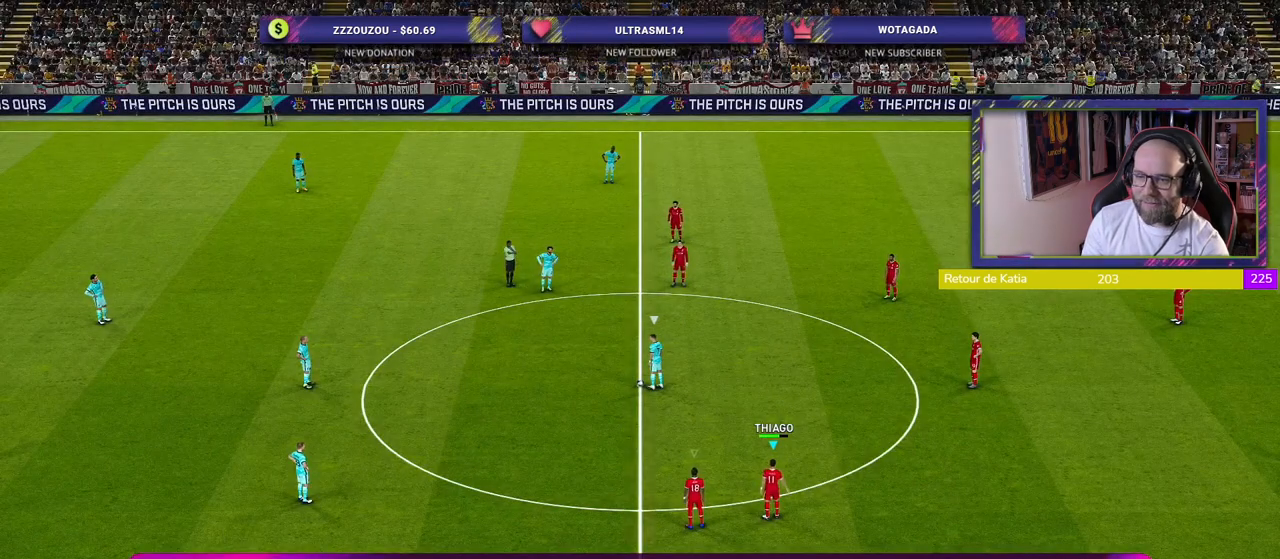
{"buttons": ["R2"], "left_stick": "up-left", "right_stick": "center", "events": [[100, "L1", "up"]]}
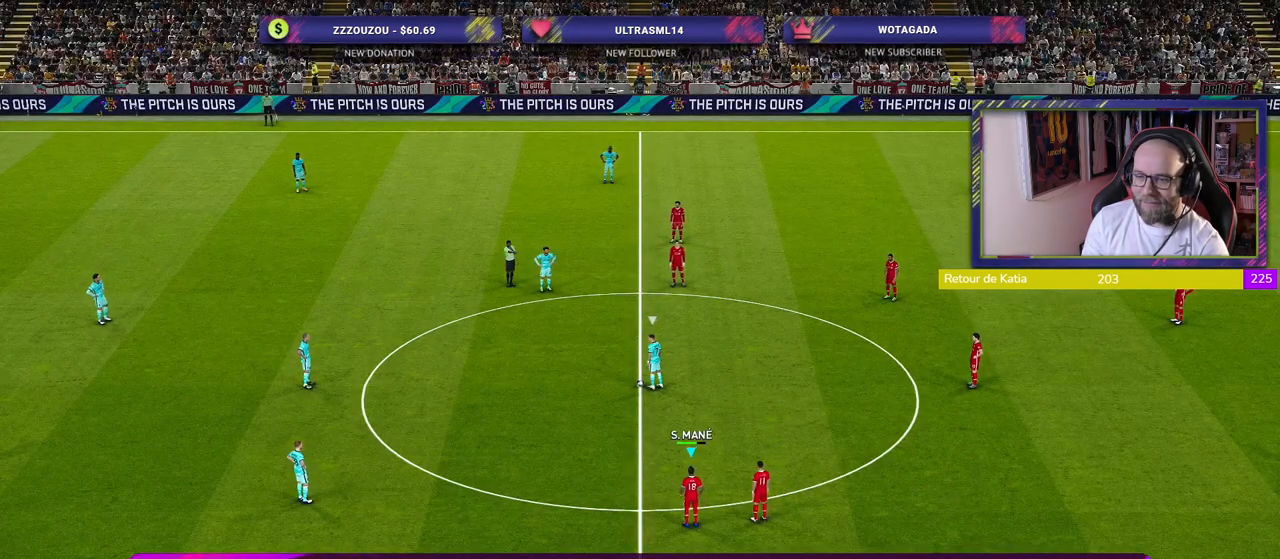
{"buttons": ["R2"], "left_stick": "up-left", "right_stick": "center", "events": []}
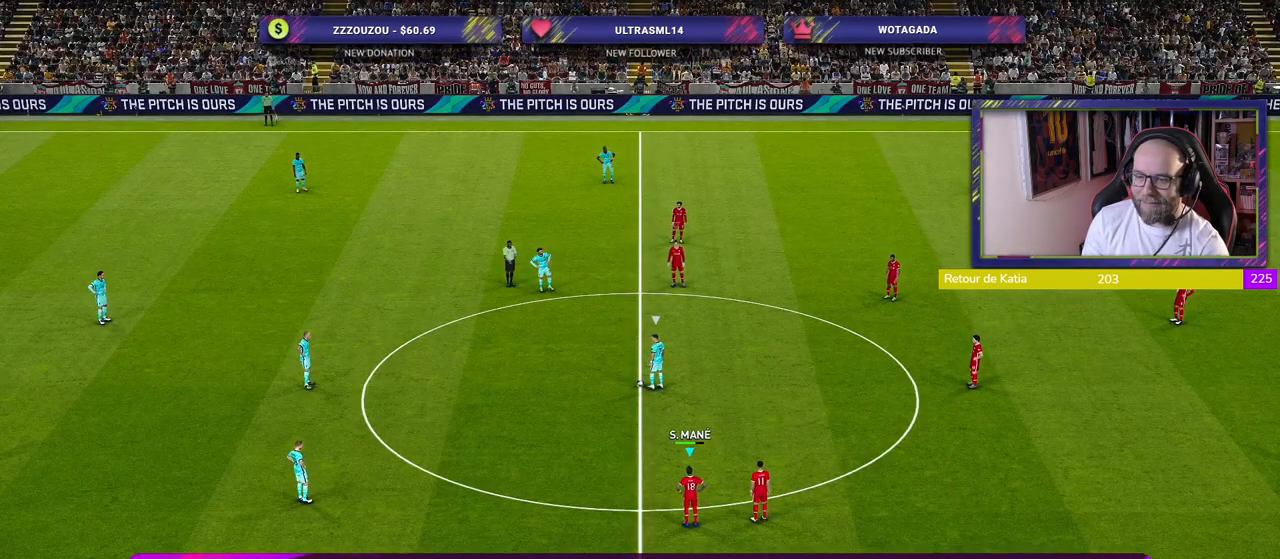
{"buttons": ["R2"], "left_stick": "up-left", "right_stick": "center", "events": []}
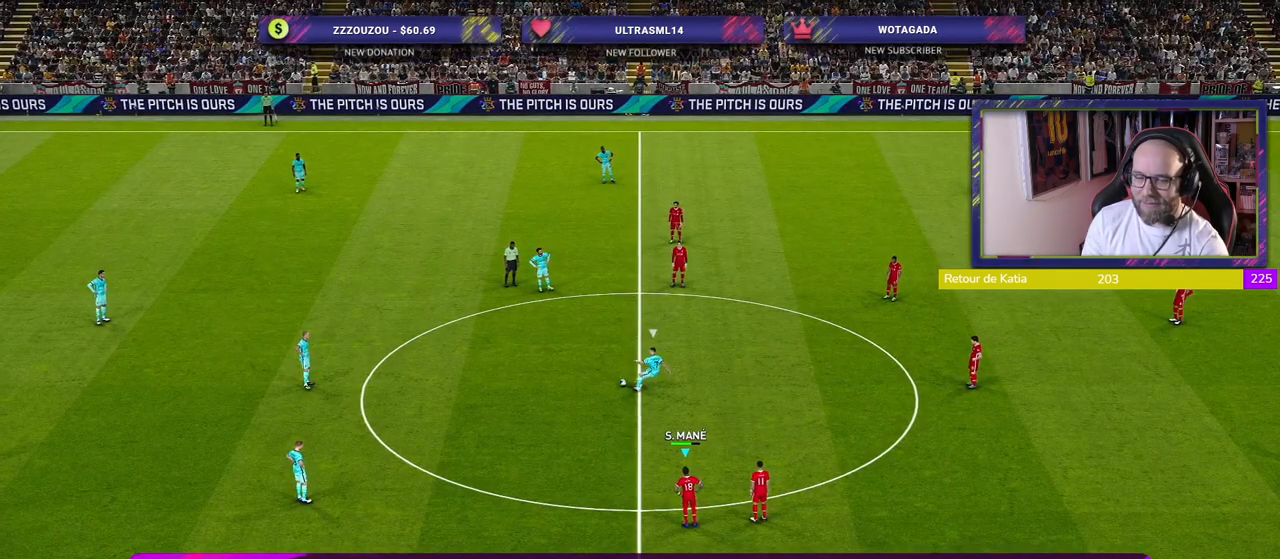
{"buttons": ["SQUARE", "R2"], "left_stick": "up-left", "right_stick": "center", "events": [[280, "SQUARE", "down"]]}
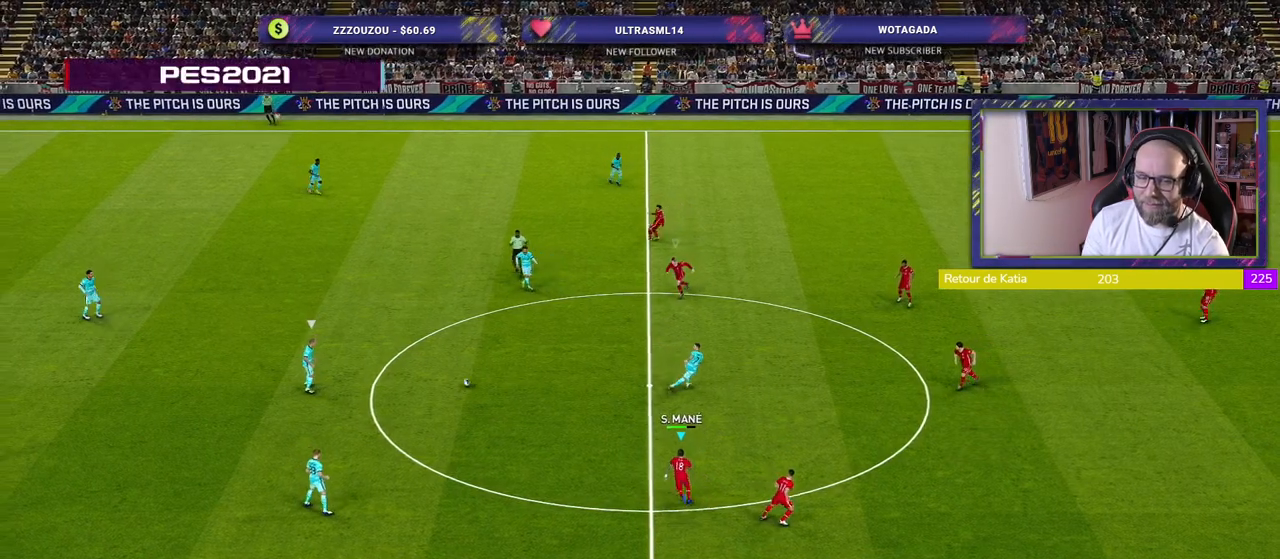
{"buttons": ["SQUARE", "R2"], "left_stick": "up-left", "right_stick": "center", "events": []}
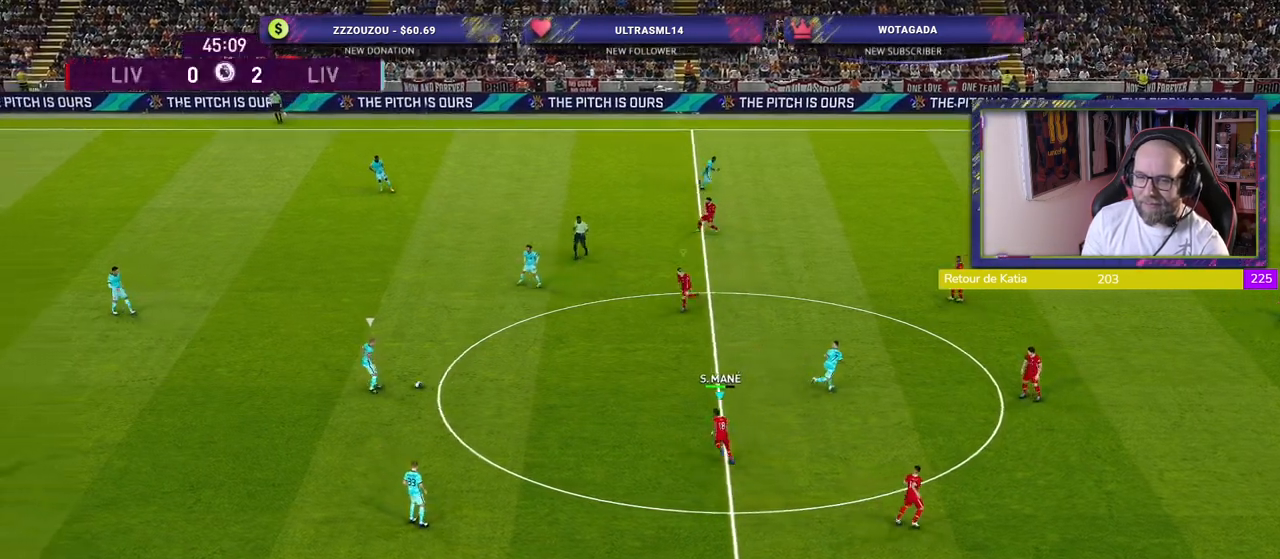
{"buttons": ["SQUARE", "R2"], "left_stick": "left", "right_stick": "center", "events": [[180, "left_stick", "left"]]}
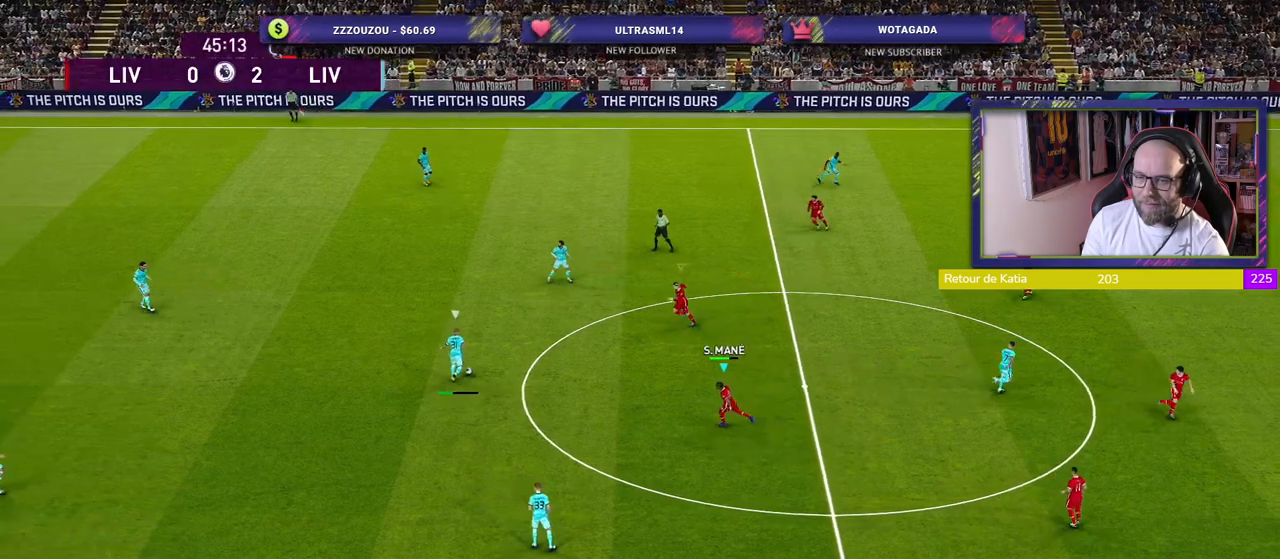
{"buttons": ["L1", "R2"], "left_stick": "left", "right_stick": "center", "events": [[460, "L1", "down"], [480, "SQUARE", "up"]]}
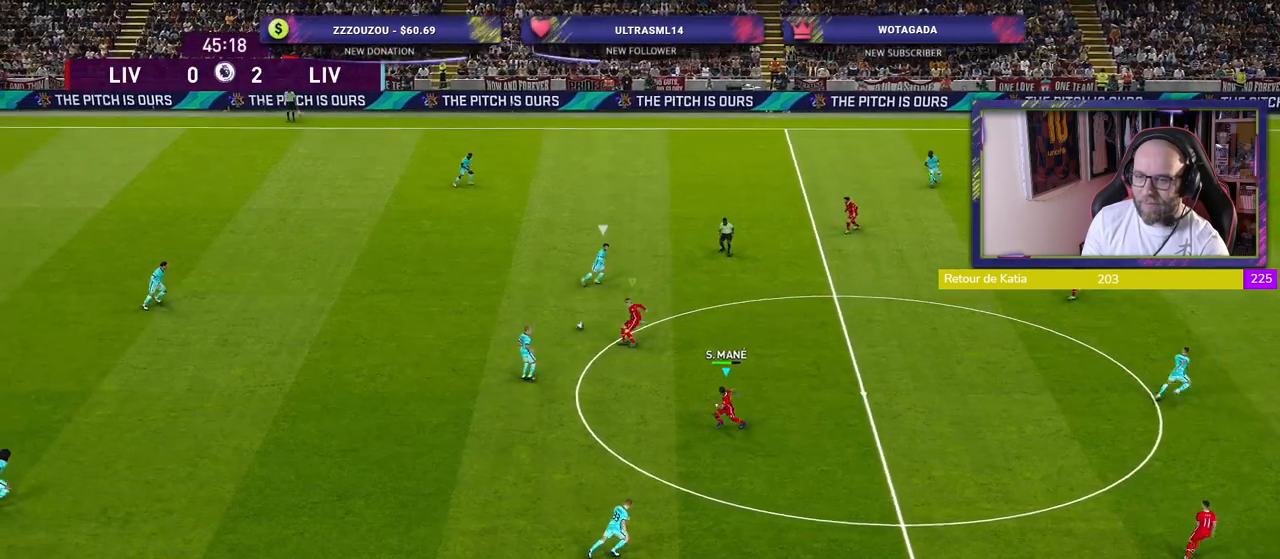
{"buttons": ["L1", "R2"], "left_stick": "down", "right_stick": "center", "events": [[100, "L1", "up"], [140, "left_stick", "down-left"], [360, "left_stick", "down"], [480, "L1", "down"]]}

※

* _Work request_:
The listing is to be repeated exactly, with its pictures removed.

* _Result_:
{"buttons": ["R2"], "left_stick": "up-left", "right_stick": "center", "events": [[100, "L1", "up"]]}
{"buttons": ["R2"], "left_stick": "up-left", "right_stick": "center", "events": []}
{"buttons": ["R2"], "left_stick": "up-left", "right_stick": "center", "events": []}
{"buttons": ["SQUARE", "R2"], "left_stick": "up-left", "right_stick": "center", "events": [[280, "SQUARE", "down"]]}
{"buttons": ["SQUARE", "R2"], "left_stick": "up-left", "right_stick": "center", "events": []}
{"buttons": ["SQUARE", "R2"], "left_stick": "left", "right_stick": "center", "events": [[180, "left_stick", "left"]]}
{"buttons": ["L1", "R2"], "left_stick": "left", "right_stick": "center", "events": [[460, "L1", "down"], [480, "SQUARE", "up"]]}
{"buttons": ["L1", "R2"], "left_stick": "down", "right_stick": "center", "events": [[100, "L1", "up"], [140, "left_stick", "down-left"], [360, "left_stick", "down"], [480, "L1", "down"]]}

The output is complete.